Just outside Yellowknife city limits, early evening sunlight filters through smokey air between birch and willow trees. The smoke emanates from a small campfire over which Jared Bihun and Niki Mckenzie have strung two legs of lamb. They’re basting the legs with a birch syrup glaze, slow-roasting them to perfection.
It has taken days—weeks, even—to get to this point in the preparation for tonight’s meal, an intimate, catered affair for just 10 couples. Birch bark has been ground down for flour to make a pastry for dessert; smoked fish has been sourced from Great Slave Lake; fireweed shoots and other local herbs have been foraged; caribou has been turned into a salty, rich rillette, the perfect substrate, Bihun and Mckenzie figure, for a light dusting of grated smoked bison heart.
You won’t find food like this on the menu of any local restaurant, but that’s not for lack of vision. The whole point for Bihun and Mckenzie, and their passion project, 86ykEATS is “to create a truly Northern-style cuisine while incorporating local artisans and products, adding a touch of theatre to a dining experience,” Bihun says. For the time being, however, their method for getting what’s arguably the most creative food in the North is focused not on restaurants but on hosting catered events.
After their dinner party in the woods, Bihun and Mckenzie, chefs with experience in world-class restaurants in four countries between them, sit down for an interview over breakfast at a local eatery. “There’s a lot of burgers up here, there’s a lot of wing nights, there’s a lot of meat and potatoes,” says Mckenzie, a transplanted New Zealander “But once you delve a little bit further, there’s a lot more going on...There are a lot of people doing really interesting things.”
The reason Yellowknife doesn’t see more? A commercial property market that limits many dreams, Mckenzie’s among them. Her wife, Stephanie Vaillancourt, envisions one day starting a brick-and-mortar “fish butchery” that would add value to the catch of local fishers.
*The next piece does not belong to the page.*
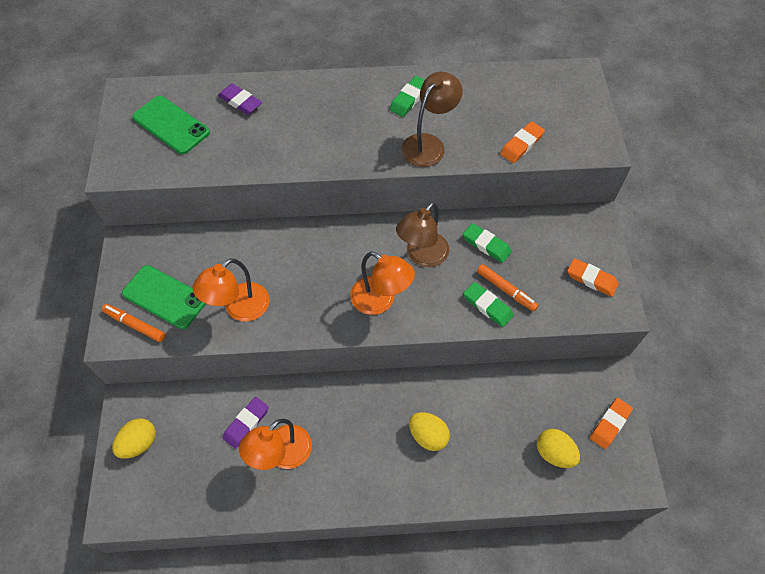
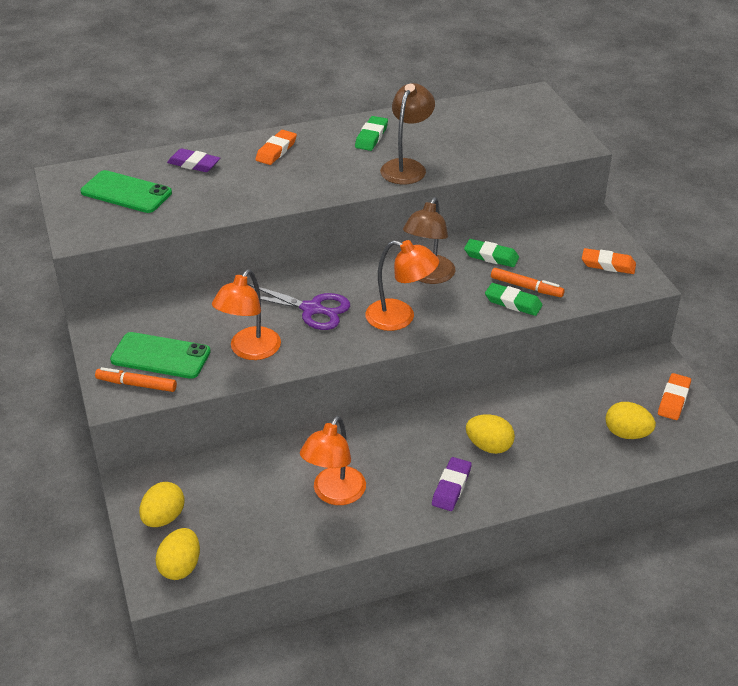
camera: 15 degrees left, 20 degrees down
(136, 498) = (180, 567): none -> yellow egg
(246, 423) = (282, 476): purple eraser -> purple eraser (451, 487)
(307, 272) = (311, 309): none -> purple scissors
(521, 145) = (499, 154): orange eraser -> orange eraser (276, 151)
For now, however, Vaillancourt only sells fish—complete with rosehip ketchup—from a food truck parked outside Canadian Tire.
Labour supply is another issue: It’s so tight that restaurants are notoriously short-staffed. For Mckenzie, that led to an unfortunate dispute with a local restaurant where she worked that cost her the job. Bihun, originally from Ontario, was in the same workplace and experienced his own strife with the management.
Frustrated by their experience, the duo set off to create something special that they couldn’t find anywhere else in Yellowknife. 86ykEATS was the result. For their public debut, Bihun and Mckenzie took over Yellowknife’s famed Snow Castle on Great Slave Lake for a night in March. Forty tickets were available for a nine-course meal that featured cod liver paté, coney belly bacon and birch braised duck leg, much of it locally sourced. Any funds collected solely by donation were donated to Bihun's mother, who is fighting terminal cancer.
But in doing so they ran up against another barrier: a culture of red tape. The welcome wagon wasn’t exactly rolled out when they applied for a permit to serve food at the Snow Castle. “We were asked at one point—which I thought was very funny—‘How are you going to keep things cold?’ Bihun says, laughing. “I’ve never had so much trouble getting a food permit.”
But Bihun and Mckenzie have found shelter from Yellowknife’s economic headwinds with their small-scale yet ambitious and challenging gatherings. And if the evening in the birch camp is any indication, they are also building a loyal following among Yellowknifers who crave more than meat and potatoes.
Correction: The print version of this story mistakenly referred to Niki Mckenzie and Stephanie Vaillancourt as business partners. They are, in fact, married, and Vaillancourt is the sole proprietor of her business operations. Likewise, 86ykEATS is not a business and neither Bihun nor Mckenzie collects any income from the collective’s events.